Concurrently and in addition to the board's recommendations, Muilenburg announced further steps Boeing is taking to strengthen how it manages safety across the company and its supply chain, focusing on operational excellence, investing in its people and, in partnership with others across the aerospace community, working to improve global aviation safety.
That includes expanding companywide use of a comprehensive safety management system and safety review boards to standardize safety policy and objectives, share best practices, manage risk, assess performance, increase visibility and further strengthen the company's safety culture. An anonymous reporting system, born in Commercial Airplanes and expanded across the company, is encouraging employees to bring forward potential safety issues that will be reviewed by the Product and Services Safety organization.
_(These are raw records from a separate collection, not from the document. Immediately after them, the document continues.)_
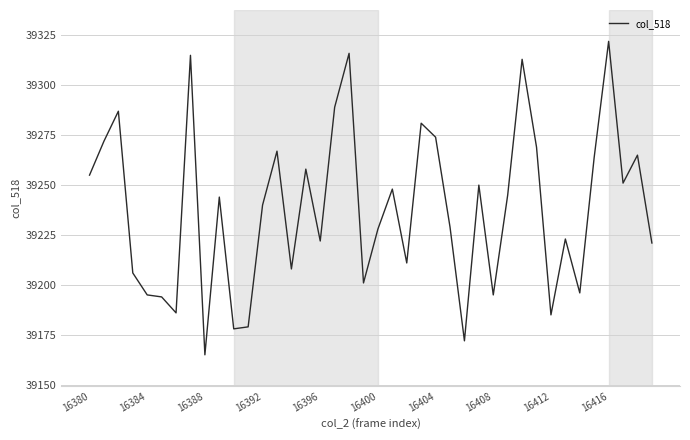

How many categories are shown in the chart?

40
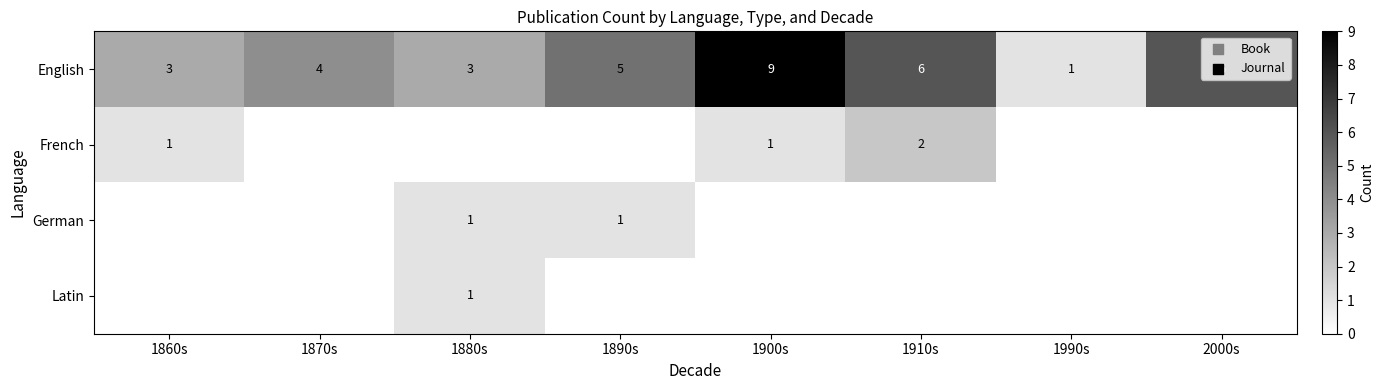

Count the English values in the range 3 to 6.

6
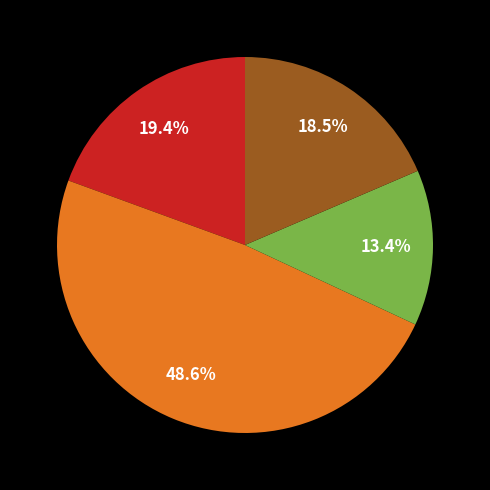

Does any single category account for the majority?

No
Also, safety review boards have been expanded and are now led by senior company leadership, including Boeing's chief engineer and business unit CEOs, resulting in enhanced visibility. Early gains and lessons learned are being applied—today—across a range of development and established programs. Additionally, investments in enhanced flight simulation and computing capabilities have increased the company's ability to proactively test a wide range of scenarios, resulting in improved product safety. For example, over the past several weeks, software engineers have run 390,000 flight hours on the 737 MAX—the equivalent of flying 45 years. Advanced R&D efforts in future flight decks also are underway, leveraging leading-edge work in human factors science and design.
“At this defining moment, Boeing must take an expanded leadership role with a heightened focus on safety — and reach even higher,” said Muilenburg. “In addition to our focus on a common safety management system, we're creating new leadership positions with the authority, accountability and transparency needed to make measurable progress; addressing the growing need for talent, pilot and maintenance technician training, and STEM education; as well as investing in areas such as product design, future flight decks, infrastructure, regulation and new technologies. We will have more to share on these additional efforts soon.
“Ensuring the safety of the flying public, pilots and crew is our top priority as we work to return the 737 MAX to service,” he continued. “We'll keep learning from the recent accidents, share what we learn with the broader aviation community, and emerge better and stronger as a company and industry.”